Fires had not yet cleared the giant hemlock forests, as they have to-day along the Cariboo Trail, and prospectors found their way through a chartless sea of windfall—hemlocks criss-crossed the height of a house with branches interlaced like wire. Cataracts fell over lofty ledges in wind-blown spray. Spanish moss, grey-green and feathery, hung from branch to branch of the huge Douglas firs. Sometimes the trail would lead for miles round the edge of some precipices beyond which could be glimpsed the eternal snows. Sometimes an avalanche slid over a slope with the distant appearance of a great white waterfall and the echo of muffled thunder. Where the mountain was swept as by a mighty besom, the pack-train kept an anxious eye on the snow amid the valleys of the upper peaks; for, in an instant, the snowslide might come over the edge of the upper valley to sweep down the slope, carrying away forests, rocks, trail, pack-train and all. The story is told of one slide seen by the guide at the head of a long pack-train. He had judged it to be ten miles away; but out from the upper valley it came coiling like a long white snake, and before he could turn, it had caught him. In a slide death was almost certain, from suffocation if not from the crush of falling trees and rocks. Miners have been taken from their cabins dead in the trail of a snowslide that swept the shack to the bottom of the valley without so much as a hair of their heads being injured. Though the logs were twisted and warped, the dead bodies were not even bruised.

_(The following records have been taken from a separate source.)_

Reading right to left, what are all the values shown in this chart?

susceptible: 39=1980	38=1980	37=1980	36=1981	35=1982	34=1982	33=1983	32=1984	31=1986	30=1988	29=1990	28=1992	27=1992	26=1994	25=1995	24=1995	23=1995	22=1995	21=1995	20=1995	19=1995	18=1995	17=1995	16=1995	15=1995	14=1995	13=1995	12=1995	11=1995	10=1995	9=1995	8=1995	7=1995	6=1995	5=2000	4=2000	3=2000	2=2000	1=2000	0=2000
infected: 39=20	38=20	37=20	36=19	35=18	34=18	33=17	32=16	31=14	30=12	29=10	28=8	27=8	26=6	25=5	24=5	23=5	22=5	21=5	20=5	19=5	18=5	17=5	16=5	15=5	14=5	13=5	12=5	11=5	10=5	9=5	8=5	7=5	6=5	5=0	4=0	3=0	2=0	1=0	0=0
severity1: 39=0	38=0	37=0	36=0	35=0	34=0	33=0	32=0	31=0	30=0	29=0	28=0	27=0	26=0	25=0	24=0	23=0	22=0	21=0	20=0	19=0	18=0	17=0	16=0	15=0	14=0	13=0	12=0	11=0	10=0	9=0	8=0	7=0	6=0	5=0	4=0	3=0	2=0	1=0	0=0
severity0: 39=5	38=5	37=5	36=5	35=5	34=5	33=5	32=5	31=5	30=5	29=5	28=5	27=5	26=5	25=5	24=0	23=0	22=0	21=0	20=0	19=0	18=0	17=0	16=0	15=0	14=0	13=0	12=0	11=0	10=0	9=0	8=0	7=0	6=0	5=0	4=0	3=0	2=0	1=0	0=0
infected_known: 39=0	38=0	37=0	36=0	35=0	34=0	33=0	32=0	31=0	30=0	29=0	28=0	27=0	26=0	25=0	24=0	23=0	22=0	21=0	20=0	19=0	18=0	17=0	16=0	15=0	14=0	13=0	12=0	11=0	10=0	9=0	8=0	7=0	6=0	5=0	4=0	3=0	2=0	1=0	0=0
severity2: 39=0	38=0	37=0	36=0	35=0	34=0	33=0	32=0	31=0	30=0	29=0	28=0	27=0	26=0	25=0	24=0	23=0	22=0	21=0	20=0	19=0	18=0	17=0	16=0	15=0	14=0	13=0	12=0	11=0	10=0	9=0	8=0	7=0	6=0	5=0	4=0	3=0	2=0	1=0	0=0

When a hushed whisper came through the trees, travellers looked for some waterfall. At midday, when the thaw was at its full, all the mountain torrents became vocal with the glee of disimprisoned life running a race of gladness to the sea. The sun sets early in the mountains with a gradual hushing of the voice of glad waters and a red glow as of wine on the encircling peaks. Camp for the night was always near water for the horses; and every star was etched in replica in river or lake. Sunrise steals in silence among the mountain peaks. There is none of that stir of song and vague rustling of animal life such as are heard at lower levels. Nor does the light gradually rise above the eastern horizon. The walled peaks cut off the skyline in mid-heaven. The stars pale. Trees and crags are mirrored in the lake so clearly that one can barely tell which is real and which is reflection. Then the water-lines shorten and the rocks emerge from the belts and wisps of mist; and all the sunset colours of the night before repeat themselves across the changing scene. As you look, the clouds lift. The cook shouts 'breakfast!' And it is another day.
Such was the trail and the life of the prospector who beat his way by pack-train and canoe up the canyons of the Fraser to learn whence came the wash of gold flake and nugget which he found in the sand-bars below.